[What the exercise asks] Restate all the entries exactly as they appear, apart from the pictures.

+-------+

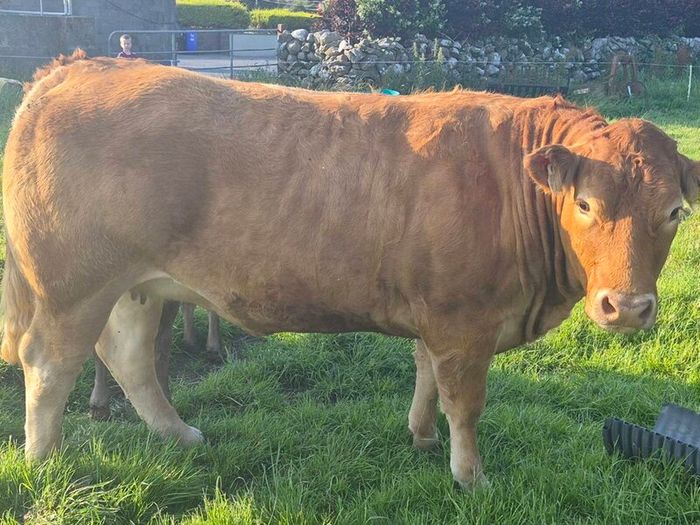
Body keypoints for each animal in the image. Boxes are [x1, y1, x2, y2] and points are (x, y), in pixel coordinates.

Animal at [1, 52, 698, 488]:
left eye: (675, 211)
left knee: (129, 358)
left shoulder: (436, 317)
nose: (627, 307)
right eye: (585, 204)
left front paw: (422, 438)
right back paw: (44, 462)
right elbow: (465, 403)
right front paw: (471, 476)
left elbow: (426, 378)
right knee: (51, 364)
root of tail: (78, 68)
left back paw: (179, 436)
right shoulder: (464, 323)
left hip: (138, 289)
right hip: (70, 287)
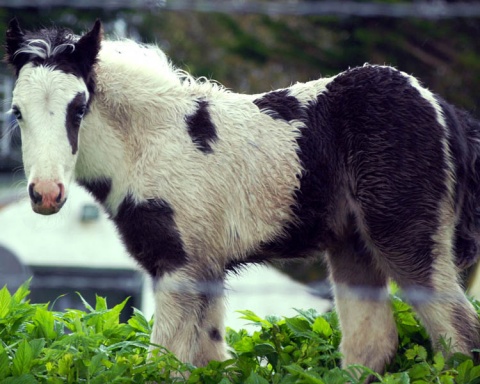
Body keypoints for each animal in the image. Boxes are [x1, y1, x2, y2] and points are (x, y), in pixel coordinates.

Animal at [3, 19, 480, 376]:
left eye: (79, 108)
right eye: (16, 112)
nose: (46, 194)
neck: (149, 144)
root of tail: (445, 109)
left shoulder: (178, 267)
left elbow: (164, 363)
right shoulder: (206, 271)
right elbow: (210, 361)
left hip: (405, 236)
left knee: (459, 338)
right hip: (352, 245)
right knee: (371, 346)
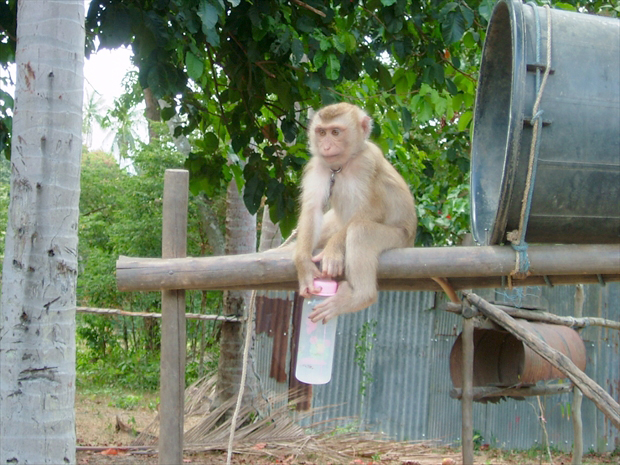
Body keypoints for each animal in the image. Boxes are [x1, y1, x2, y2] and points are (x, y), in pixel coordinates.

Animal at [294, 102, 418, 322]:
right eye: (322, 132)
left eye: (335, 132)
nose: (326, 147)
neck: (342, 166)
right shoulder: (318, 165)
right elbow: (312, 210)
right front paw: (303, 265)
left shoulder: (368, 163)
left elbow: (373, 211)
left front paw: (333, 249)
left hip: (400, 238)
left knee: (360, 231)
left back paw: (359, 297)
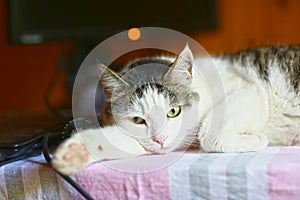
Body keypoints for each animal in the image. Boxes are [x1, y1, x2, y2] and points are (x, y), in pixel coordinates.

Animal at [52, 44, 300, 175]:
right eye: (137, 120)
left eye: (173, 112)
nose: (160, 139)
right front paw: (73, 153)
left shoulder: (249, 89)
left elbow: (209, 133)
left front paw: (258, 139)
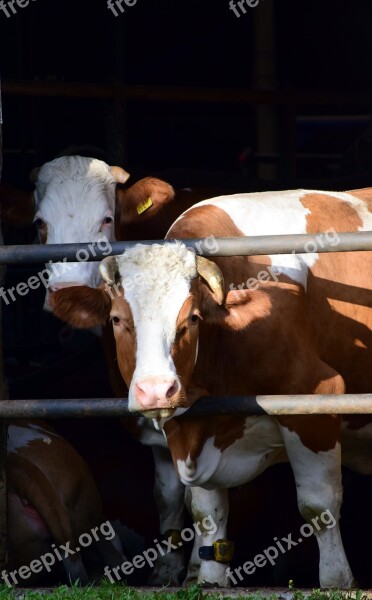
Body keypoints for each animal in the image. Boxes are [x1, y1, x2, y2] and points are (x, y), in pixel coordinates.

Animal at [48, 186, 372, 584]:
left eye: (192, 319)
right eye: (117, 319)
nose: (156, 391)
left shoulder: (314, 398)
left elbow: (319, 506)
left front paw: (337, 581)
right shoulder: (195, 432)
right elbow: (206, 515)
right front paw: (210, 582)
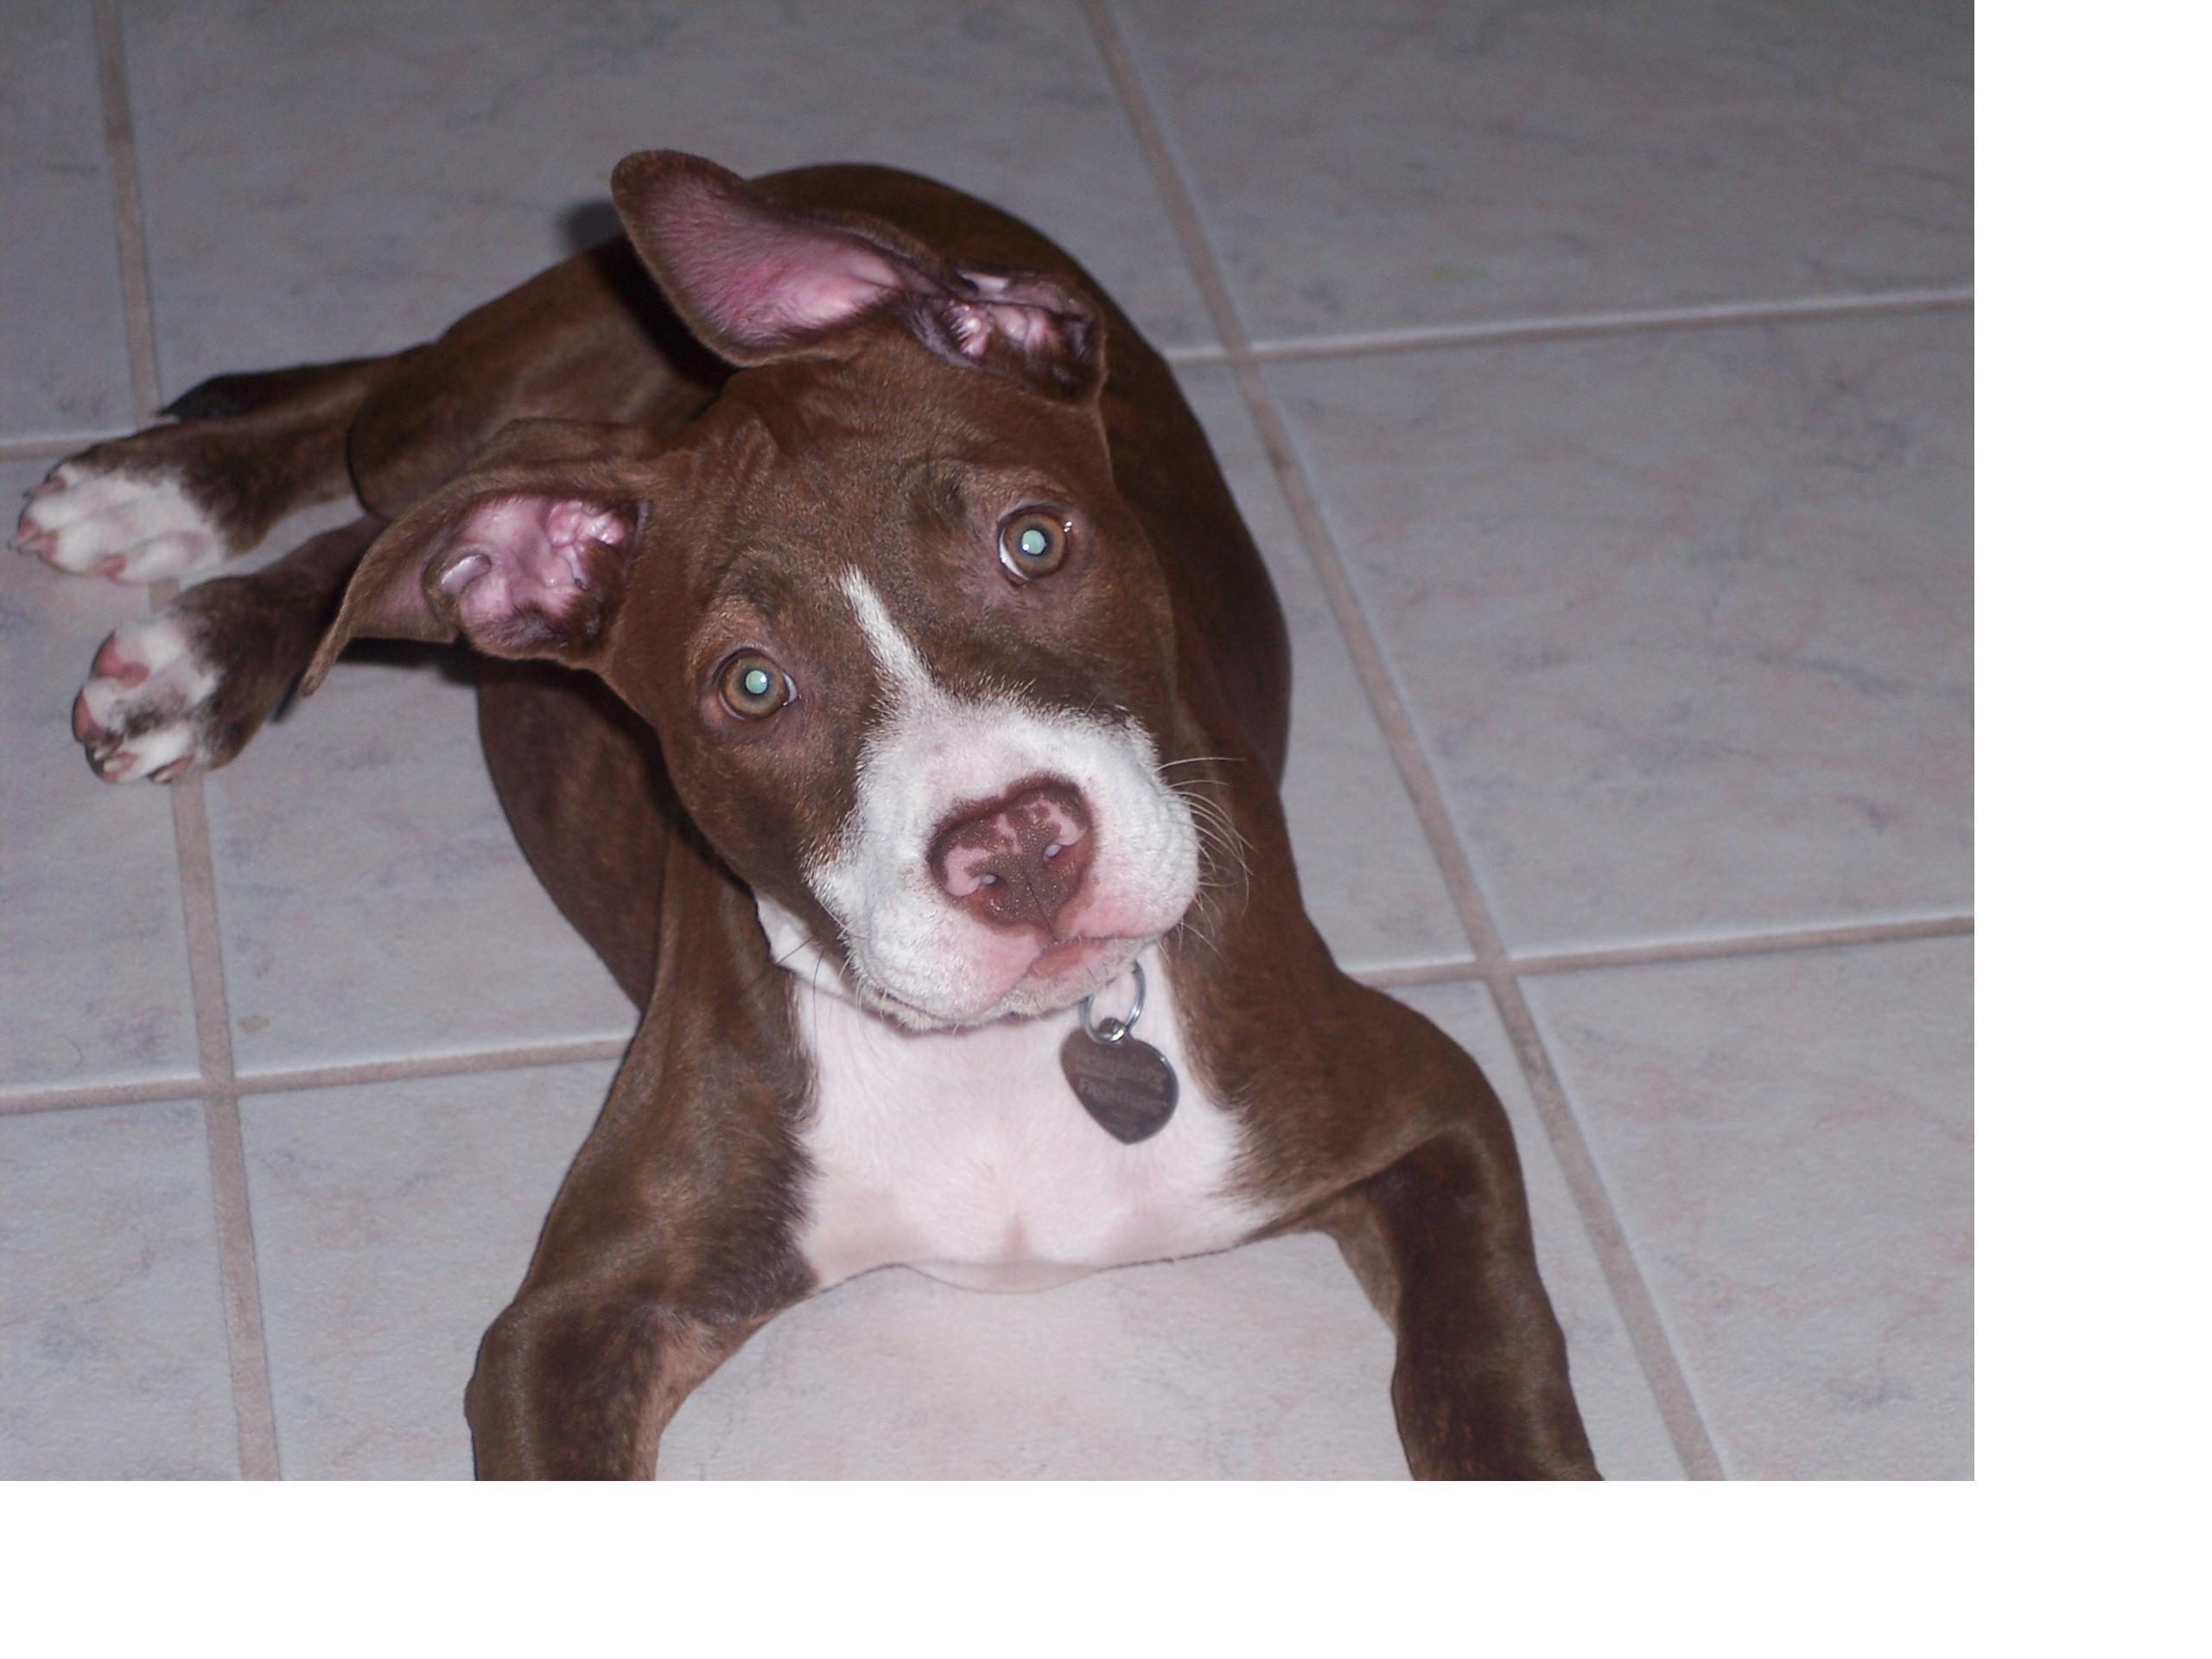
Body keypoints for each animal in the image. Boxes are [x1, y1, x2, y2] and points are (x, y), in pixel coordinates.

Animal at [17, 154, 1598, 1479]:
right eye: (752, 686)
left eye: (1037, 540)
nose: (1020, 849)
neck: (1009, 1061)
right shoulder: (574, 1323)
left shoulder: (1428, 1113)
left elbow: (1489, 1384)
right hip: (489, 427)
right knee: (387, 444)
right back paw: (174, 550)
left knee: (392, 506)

+-------+

[Answer to this task]
Body keypoints for each animal in the image. Boxes are [x1, y1, x2, y2] and points are (x, y), in pixel coordinates.

Animal at [1, 52, 698, 488]:
left eye: (675, 211)
left knee: (129, 358)
left shoulder: (436, 317)
nose: (627, 307)
right eye: (585, 204)
left front paw: (422, 438)
right back paw: (44, 462)
right elbow: (465, 403)
right front paw: (471, 476)
left elbow: (426, 378)
right knee: (51, 364)
root of tail: (78, 68)
left back paw: (179, 436)
right shoulder: (464, 323)
left hip: (138, 289)
right hip: (70, 287)
Body keypoints for each animal in the image. Boxes are [x1, y1, x2, y2] and points are (x, y), in pixel coordinates.

Animal at [3, 19, 480, 376]:
left eye: (79, 108)
right eye: (16, 112)
nose: (46, 194)
neck: (149, 144)
root of tail: (445, 109)
left shoulder: (178, 267)
left elbow: (164, 363)
right shoulder: (206, 271)
right elbow: (210, 361)
left hip: (405, 236)
left knee: (459, 338)
right hip: (352, 245)
right knee: (371, 346)
Body keypoints for each animal in the image. Boxes are [x1, y1, x2, y2] and points are (x, y), in pixel coordinates.

Animal at [294, 102, 418, 322]:
right eye: (322, 132)
left eye: (335, 132)
nose: (326, 147)
neck: (342, 166)
right shoulder: (318, 165)
right elbow: (312, 210)
right front paw: (303, 265)
left shoulder: (368, 163)
left elbow: (373, 211)
left front paw: (333, 249)
left hip: (400, 238)
left knee: (360, 231)
left back paw: (359, 297)
Body keypoints for each animal in the image. Boxes are [x1, y1, x2, y2] and points are (x, y), in pixel coordinates.

Animal at [52, 44, 300, 175]:
right eye: (137, 120)
left eye: (173, 112)
nose: (160, 139)
right front paw: (73, 153)
left shoulder: (249, 89)
left elbow: (209, 133)
left front paw: (258, 139)
Body keypoints for each animal in the image. Boxes are [x1, y1, x2, y2] and points are (x, y), in pixel coordinates.

Animal at [48, 186, 372, 584]:
left eye: (192, 319)
right eye: (117, 319)
nose: (156, 391)
left shoulder: (314, 398)
left elbow: (319, 506)
left front paw: (337, 581)
right shoulder: (195, 432)
right elbow: (206, 515)
right front paw: (210, 582)
Body keypoints for each animal in the image. Boxes are [x1, y1, x2, y2] and points are (x, y), in pixel coordinates.

Animal at [17, 154, 1598, 1479]:
right eye: (752, 686)
left eye: (1037, 540)
nose: (1020, 849)
neck: (1009, 1061)
right shoulder: (574, 1323)
left shoulder: (1428, 1113)
left elbow: (1489, 1384)
right hip: (489, 427)
right knee: (387, 444)
right back paw: (174, 550)
left knee: (392, 506)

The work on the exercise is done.